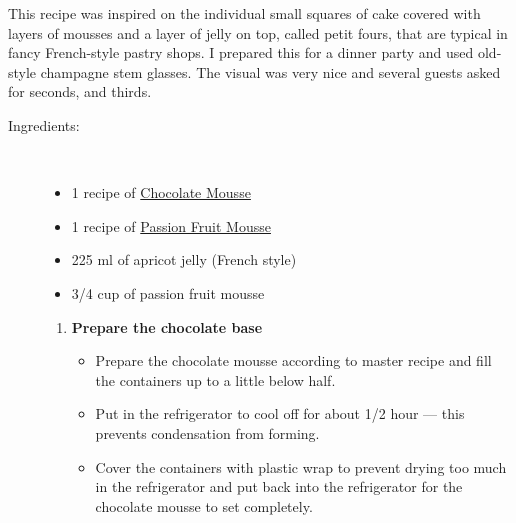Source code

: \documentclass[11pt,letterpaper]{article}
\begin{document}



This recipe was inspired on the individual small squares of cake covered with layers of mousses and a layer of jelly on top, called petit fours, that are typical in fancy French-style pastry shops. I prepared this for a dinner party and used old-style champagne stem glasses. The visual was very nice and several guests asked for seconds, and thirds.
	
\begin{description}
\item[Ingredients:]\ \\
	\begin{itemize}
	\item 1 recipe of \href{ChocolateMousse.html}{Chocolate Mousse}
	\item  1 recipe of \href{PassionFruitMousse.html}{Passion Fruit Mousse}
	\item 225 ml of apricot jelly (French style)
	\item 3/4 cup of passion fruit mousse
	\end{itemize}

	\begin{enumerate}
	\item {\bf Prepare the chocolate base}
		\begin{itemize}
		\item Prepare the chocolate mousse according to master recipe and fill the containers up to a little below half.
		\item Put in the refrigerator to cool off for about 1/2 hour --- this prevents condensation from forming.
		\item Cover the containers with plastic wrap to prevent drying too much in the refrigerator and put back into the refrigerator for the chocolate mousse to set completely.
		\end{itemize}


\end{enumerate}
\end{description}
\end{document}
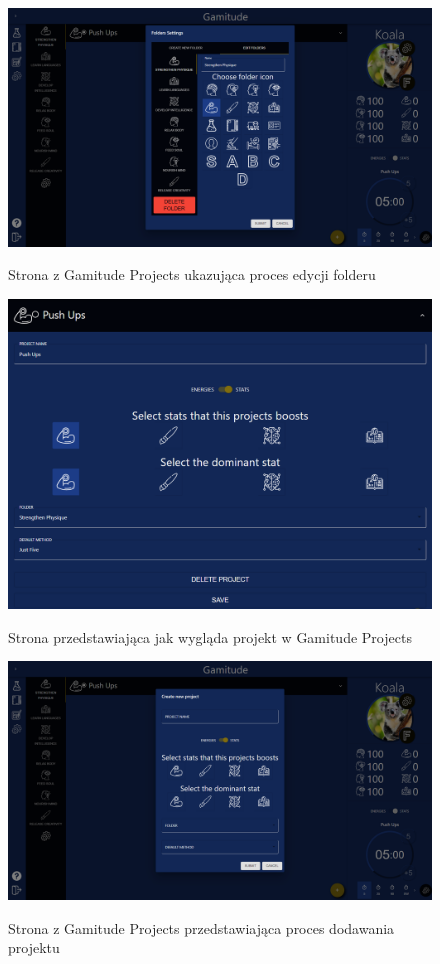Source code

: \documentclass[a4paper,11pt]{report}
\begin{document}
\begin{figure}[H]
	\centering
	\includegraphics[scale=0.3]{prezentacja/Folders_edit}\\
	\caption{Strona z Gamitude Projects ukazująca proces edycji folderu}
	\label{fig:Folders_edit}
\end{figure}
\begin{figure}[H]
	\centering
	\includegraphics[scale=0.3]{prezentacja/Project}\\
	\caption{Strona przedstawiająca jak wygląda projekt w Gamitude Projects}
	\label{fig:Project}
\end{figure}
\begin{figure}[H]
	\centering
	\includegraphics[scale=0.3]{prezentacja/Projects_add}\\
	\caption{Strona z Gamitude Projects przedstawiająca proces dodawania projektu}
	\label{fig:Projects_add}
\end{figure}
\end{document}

- _Description of the task_: Repeat the entries verbatim; no pictures.

- _Expected output_:
Source code

: \documentclass[11pt,letterpaper]{article}
\begin{document}



This recipe was inspired on the individual small squares of cake covered with layers of mousses and a layer of jelly on top, called petit fours, that are typical in fancy French-style pastry shops. I prepared this for a dinner party and used old-style champagne stem glasses. The visual was very nice and several guests asked for seconds, and thirds.
	
\begin{description}
\item[Ingredients:]\ \\
	\begin{itemize}
	\item 1 recipe of \href{ChocolateMousse.html}{Chocolate Mousse}
	\item  1 recipe of \href{PassionFruitMousse.html}{Passion Fruit Mousse}
	\item 225 ml of apricot jelly (French style)
	\item 3/4 cup of passion fruit mousse
	\end{itemize}

	\begin{enumerate}
	\item {\bf Prepare the chocolate base}
		\begin{itemize}
		\item Prepare the chocolate mousse according to master recipe and fill the containers up to a little below half.
		\item Put in the refrigerator to cool off for about 1/2 hour --- this prevents condensation from forming.
		\item Cover the containers with plastic wrap to prevent drying too much in the refrigerator and put back into the refrigerator for the chocolate mousse to set completely.
		\end{itemize}


\end{enumerate}
\end{description}
\end{document}
Source code

: \documentclass[a4paper,11pt]{report}
\begin{document}
\begin{figure}[H]
	\centering
	\includegraphics[scale=0.3]{prezentacja/Folders_edit}\\
	\caption{Strona z Gamitude Projects ukazująca proces edycji folderu}
	\label{fig:Folders_edit}
\end{figure}
\begin{figure}[H]
	\centering
	\includegraphics[scale=0.3]{prezentacja/Project}\\
	\caption{Strona przedstawiająca jak wygląda projekt w Gamitude Projects}
	\label{fig:Project}
\end{figure}
\begin{figure}[H]
	\centering
	\includegraphics[scale=0.3]{prezentacja/Projects_add}\\
	\caption{Strona z Gamitude Projects przedstawiająca proces dodawania projektu}
	\label{fig:Projects_add}
\end{figure}
\end{document}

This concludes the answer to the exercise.